Every WattSwarm node reads a startup_config.json file from its state directory when it starts. This file controls the node’s network mode, which peers it contacts on first boot, which gateway URLs it advertises, and which executor runtime handles tasks by default. Changes to this file take effect the next time the node starts — or immediately when you save them through the kernel console UI.
Where the file lives
The default state directory is .wattswarm/ in the current working directory.

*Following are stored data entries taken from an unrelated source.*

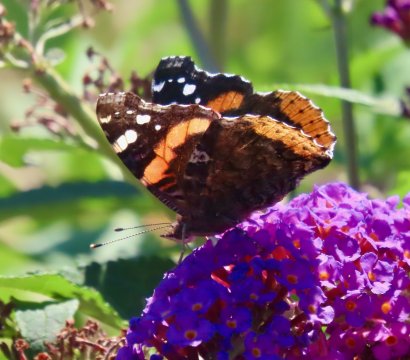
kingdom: Animalia
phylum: Arthropoda
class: Insecta
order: Lepidoptera
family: Nymphalidae
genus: Vanessa
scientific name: Vanessa atalanta
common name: Red Admiral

Inside Docker Compose the default container path is /var/lib/wattswarm/, backed by the named volume wattswarm_state_data.
<state-dir>/startup_config.json # startup configuration
<state-dir>/node_state.json # records node UP / DOWN status
<state-dir>/node_seed.hex # Ed25519 private key seed
You can override the state directory with --state-dir <path> on any wattswarm CLI command, or with the WATTSWARM_STATE_DIR environment variable in Docker Compose.
How to edit it
You have two options:
- Kernel console UI — open
http://127.0.0.1:7788/ and go to the Startup panel. Changes are validated and written to startup_config.json immediately.
- Direct JSON edit — open
<state-dir>/startup_config.json in any text editor and save. The node reads the file on next startup; it does not hot-reload.
Key fields
| Field | Type | Description |
|---|
network_mode | string | Node operating mode: "local", "lan", or "wan". Controls how the node bootstraps its network context on startup. |
bootstrap_contacts | string[] | Iroh contact strings for WAN or LAN mode, in <iroh-node-id>@<host:port> format. Cleared automatically in local mode. |
gateway_urls | string[] | Optional gateway HTTP URLs used for network sync. Trailing slashes are stripped on save. |
core_agent | object | Configuration for the default executor runtime. Contains mode, provider, base_url, model, and api_key sub-fields. |
The core_agent.base_url field is the URL registered as the core-agent executor in the local PostgreSQL executor_registry_local table whenever you save from the startup UI. Setting it to your runtime’s HTTP address (e.g. http://127.0.0.1:8787) is equivalent to running wattswarm executors add core-agent <url>.
Example: local mode
A minimal single-machine configuration. No P2P or bootstrap contacts are needed.
{
"network_mode": "local",
"bootstrap_contacts": [],
"gateway_urls": [],
"core_agent": {
"mode": "local_url",
"provider": "openai-compatible",
"base_url": "http://127.0.0.1:8787",
"model": "",
"api_key": ""
}
}
Example: WAN / network mode
A joining node that connects to an existing shared network. The bootstrap_contacts value comes from running wattswarm node export-contact on the genesis node.
{
"network_mode": "wan",
"bootstrap_contacts": [
"abc123nodeId@203.0.113.10:4001"
],
"gateway_urls": [
"https://gateway.example.com"
],
"core_agent": {
"mode": "remote_url",
"provider": "openai-compatible",
"base_url": "https://runtime.example.com",
"model": "",
"api_key": ""
}
}
Other state-directory files
node_state.json records whether the node is currently UP or DOWN. The wattswarm node up and wattswarm node down commands write to this file. You do not need to edit it manually.
node_seed.hex contains the Ed25519 private key seed that determines the node’s permanent identity (node_id and public key). The kernel derives the node’s node_id from this seed on every startup.
Never copy node_seed.hex from one node to another. Each node must have a unique seed. If two nodes start with the same seed, the registry bootstrap raises a clear conflict error because node_registry.node_id and node_registry.public_key must be unique across the network. Generate a fresh state directory for every new node.
How startup UI saves differ from full bootstrap sync
When you save fields in the Startup panel, the kernel writes network_mode, bootstrap_contacts, gateway_urls, and core_agent directly to startup_config.json. It does not write network topology or signed network parameters into PostgreSQL at save time. The full NetworkBootstrapBundle — including network_id, genesis_node_id, params_hash, and the genesis signature — is imported into PostgreSQL only during node startup, when the kernel fetches and verifies the bundle from a configured bootstrap peer. You cannot bypass that verification step through the UI.